**Reading passage**

BEGIN

T- Were there any outside influences for the songs or was it all just from your personal experience?

C: Yeah all of the songs were written about personal experiences. But then sonically what I was listening to at the time had a big influence. I think I was listening to a lot of Blues, like Gary Moore, and I still am listening to it. So there are some of those bluesy, waily (sic)emotional songs, but then you also have “New Jack’s Spring” on there where I was taking things I’ve always been inspired by ever since I was a kid. 
Getting in the studio and writing about my personal experiences and then trying to create tracks, along with my producer, Evan, and trying to create that energy that really opened up the world, especially pairing it with the visuals and styling it all. It’s all just this one cohesive time and place and I want to make sure that I’m taking people there.

T- How do you approach the visual storytelling? 

C: Visual storytelling is a new avenue for me because I’m finally exploring my individuality with my style and colours, patterns and things like that. I’ve always had one specific identity, where I was like -‘oh I just want it to feel nostalgic’- but now it’s deeper. It’s like the women that I’ve found in fashion that are so iconic to me and that have influenced my own fashion, like Pamela Anderson and Anna Nicole Smith. Those women were huge for me. Also I’m convinced I’m a mermaid. That’s a conversation for another day, but I really love iridescence and shimmers, I want to shine. I want everything I do to glimmer and glow a little bit. So, yeah, it’s been so fun. The way that I’ve been able to approach that is so freeing. There’s not any real pressure right now for me. I’m just figuring out who I am and I’m having fun with that. It’s so exciting, I mean, there are endless possibilities for it right now. It’s always just felt like me, that little piece of just CIL, no matter what influences I bring in or what colours or shapes, there is always CIL in it. And as long as there’s always CIL in it then I’m just going to have fun. 

T: Amazing! I just have one more question, if “don’t hold me accountable” was able to manifest itself into a tangible thing what would it be?

C: I want to say it would be like a seashell, but that’s not going to make sense to other people, so I’m going to say it’d be like a fucking glass of wine I think.

END

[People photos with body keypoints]
BEGIN

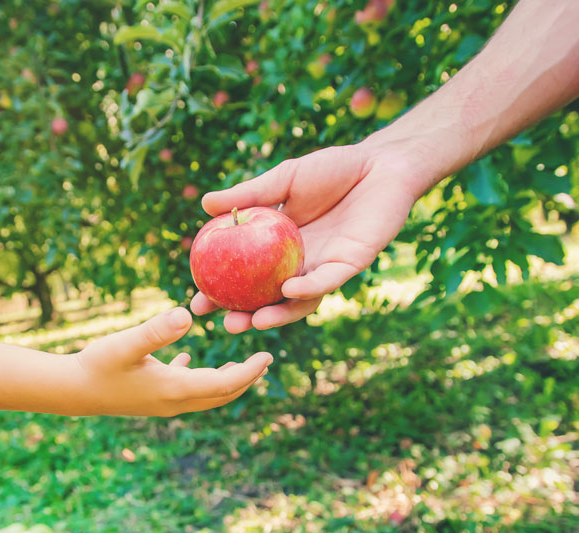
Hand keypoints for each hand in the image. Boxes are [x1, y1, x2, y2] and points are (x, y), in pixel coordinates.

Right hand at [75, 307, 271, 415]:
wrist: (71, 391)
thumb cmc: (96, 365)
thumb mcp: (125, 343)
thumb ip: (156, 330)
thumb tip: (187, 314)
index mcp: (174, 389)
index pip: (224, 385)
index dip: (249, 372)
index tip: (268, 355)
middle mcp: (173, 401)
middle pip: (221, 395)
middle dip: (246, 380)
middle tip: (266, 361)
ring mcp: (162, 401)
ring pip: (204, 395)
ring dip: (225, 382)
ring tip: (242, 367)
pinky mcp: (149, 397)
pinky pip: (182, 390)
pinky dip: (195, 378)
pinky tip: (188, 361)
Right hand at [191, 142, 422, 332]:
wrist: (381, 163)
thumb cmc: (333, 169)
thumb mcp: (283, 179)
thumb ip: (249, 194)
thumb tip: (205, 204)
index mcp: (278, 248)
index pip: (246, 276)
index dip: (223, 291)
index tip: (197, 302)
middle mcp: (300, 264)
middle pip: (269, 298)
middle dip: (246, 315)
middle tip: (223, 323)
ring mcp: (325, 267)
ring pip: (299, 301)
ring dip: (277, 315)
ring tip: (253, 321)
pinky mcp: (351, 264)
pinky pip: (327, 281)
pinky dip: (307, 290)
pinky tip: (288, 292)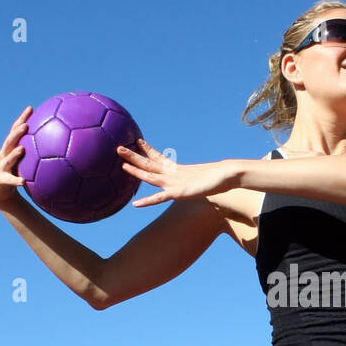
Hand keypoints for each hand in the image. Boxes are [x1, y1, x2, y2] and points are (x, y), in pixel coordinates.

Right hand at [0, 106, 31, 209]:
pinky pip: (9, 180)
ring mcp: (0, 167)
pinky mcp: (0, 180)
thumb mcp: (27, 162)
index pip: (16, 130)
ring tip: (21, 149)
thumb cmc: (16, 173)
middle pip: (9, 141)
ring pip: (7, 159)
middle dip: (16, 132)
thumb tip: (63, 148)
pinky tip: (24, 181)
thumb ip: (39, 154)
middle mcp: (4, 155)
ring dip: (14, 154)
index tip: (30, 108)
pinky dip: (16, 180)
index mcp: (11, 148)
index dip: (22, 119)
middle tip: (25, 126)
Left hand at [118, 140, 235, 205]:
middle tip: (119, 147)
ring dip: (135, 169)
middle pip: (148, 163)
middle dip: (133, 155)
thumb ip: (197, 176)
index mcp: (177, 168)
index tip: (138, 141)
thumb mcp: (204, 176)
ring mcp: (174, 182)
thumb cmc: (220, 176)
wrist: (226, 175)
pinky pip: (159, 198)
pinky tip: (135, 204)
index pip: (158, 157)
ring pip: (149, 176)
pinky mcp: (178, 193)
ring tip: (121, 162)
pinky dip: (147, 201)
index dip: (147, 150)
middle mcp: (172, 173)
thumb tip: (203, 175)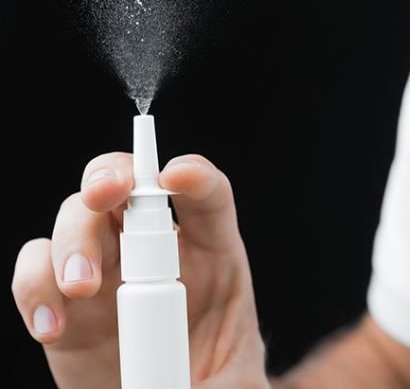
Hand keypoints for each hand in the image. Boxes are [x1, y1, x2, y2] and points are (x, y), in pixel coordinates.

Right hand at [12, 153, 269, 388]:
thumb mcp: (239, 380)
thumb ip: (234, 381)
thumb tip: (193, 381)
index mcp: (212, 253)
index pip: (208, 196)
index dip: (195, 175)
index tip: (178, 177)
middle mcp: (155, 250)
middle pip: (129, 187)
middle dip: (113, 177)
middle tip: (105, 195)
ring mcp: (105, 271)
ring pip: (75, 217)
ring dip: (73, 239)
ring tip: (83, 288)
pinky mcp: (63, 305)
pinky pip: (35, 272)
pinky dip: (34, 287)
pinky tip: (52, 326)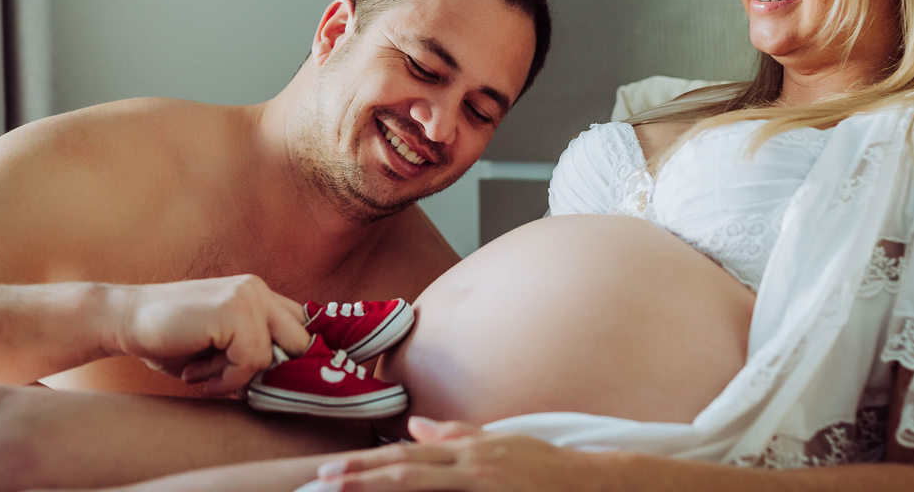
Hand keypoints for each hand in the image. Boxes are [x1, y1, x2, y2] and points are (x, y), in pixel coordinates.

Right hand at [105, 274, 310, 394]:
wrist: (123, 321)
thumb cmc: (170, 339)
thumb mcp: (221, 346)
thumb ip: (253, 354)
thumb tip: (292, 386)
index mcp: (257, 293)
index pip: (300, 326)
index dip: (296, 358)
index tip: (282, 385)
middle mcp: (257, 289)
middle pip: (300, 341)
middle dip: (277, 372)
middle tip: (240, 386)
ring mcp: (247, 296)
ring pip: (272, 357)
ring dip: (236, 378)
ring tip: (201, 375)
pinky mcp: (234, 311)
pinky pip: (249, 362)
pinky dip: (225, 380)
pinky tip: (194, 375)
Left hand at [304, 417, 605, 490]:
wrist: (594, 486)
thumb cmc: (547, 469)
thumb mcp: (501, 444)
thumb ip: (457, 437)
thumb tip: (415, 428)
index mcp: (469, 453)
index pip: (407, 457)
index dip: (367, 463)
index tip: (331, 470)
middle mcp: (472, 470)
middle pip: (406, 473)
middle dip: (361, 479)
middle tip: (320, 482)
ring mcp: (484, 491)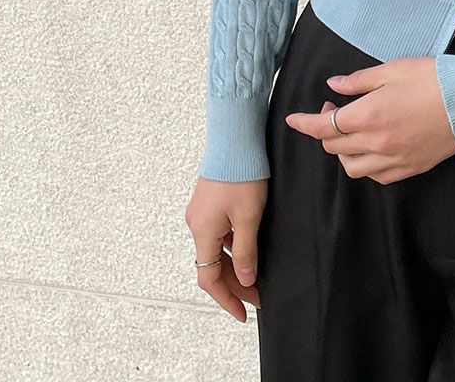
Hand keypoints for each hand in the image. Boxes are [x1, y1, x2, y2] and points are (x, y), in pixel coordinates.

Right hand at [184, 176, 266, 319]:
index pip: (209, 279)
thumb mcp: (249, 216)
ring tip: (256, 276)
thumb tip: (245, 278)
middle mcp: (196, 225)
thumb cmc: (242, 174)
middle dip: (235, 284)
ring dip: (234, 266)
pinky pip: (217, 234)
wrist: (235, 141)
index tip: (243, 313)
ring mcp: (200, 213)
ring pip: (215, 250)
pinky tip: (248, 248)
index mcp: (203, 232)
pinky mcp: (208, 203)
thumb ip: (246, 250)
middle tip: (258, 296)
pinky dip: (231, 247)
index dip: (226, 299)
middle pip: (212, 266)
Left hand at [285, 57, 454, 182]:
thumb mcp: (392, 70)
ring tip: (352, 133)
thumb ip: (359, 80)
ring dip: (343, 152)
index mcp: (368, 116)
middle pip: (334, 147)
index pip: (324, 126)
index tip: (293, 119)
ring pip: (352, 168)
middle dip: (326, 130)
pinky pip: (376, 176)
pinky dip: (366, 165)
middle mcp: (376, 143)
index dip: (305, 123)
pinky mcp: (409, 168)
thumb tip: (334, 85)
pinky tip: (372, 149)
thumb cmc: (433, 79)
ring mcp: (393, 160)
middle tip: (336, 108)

END

**Using the information**
[a] Please output the stretch of the interview from "T: Amazing! I" through "wine I think.", copied word for word.
[b] In the interview, which blues musician does CIL name as an influence?

**Expected outputs**
[a]
T: Amazing! I just have one more question, if “don’t hold me accountable” was able to manifest itself into a tangible thing what would it be?

C: I want to say it would be like a seashell, but that’s not going to make sense to other people, so I’m going to say it’d be like a fucking glass of wine I think.

[b] Gary Moore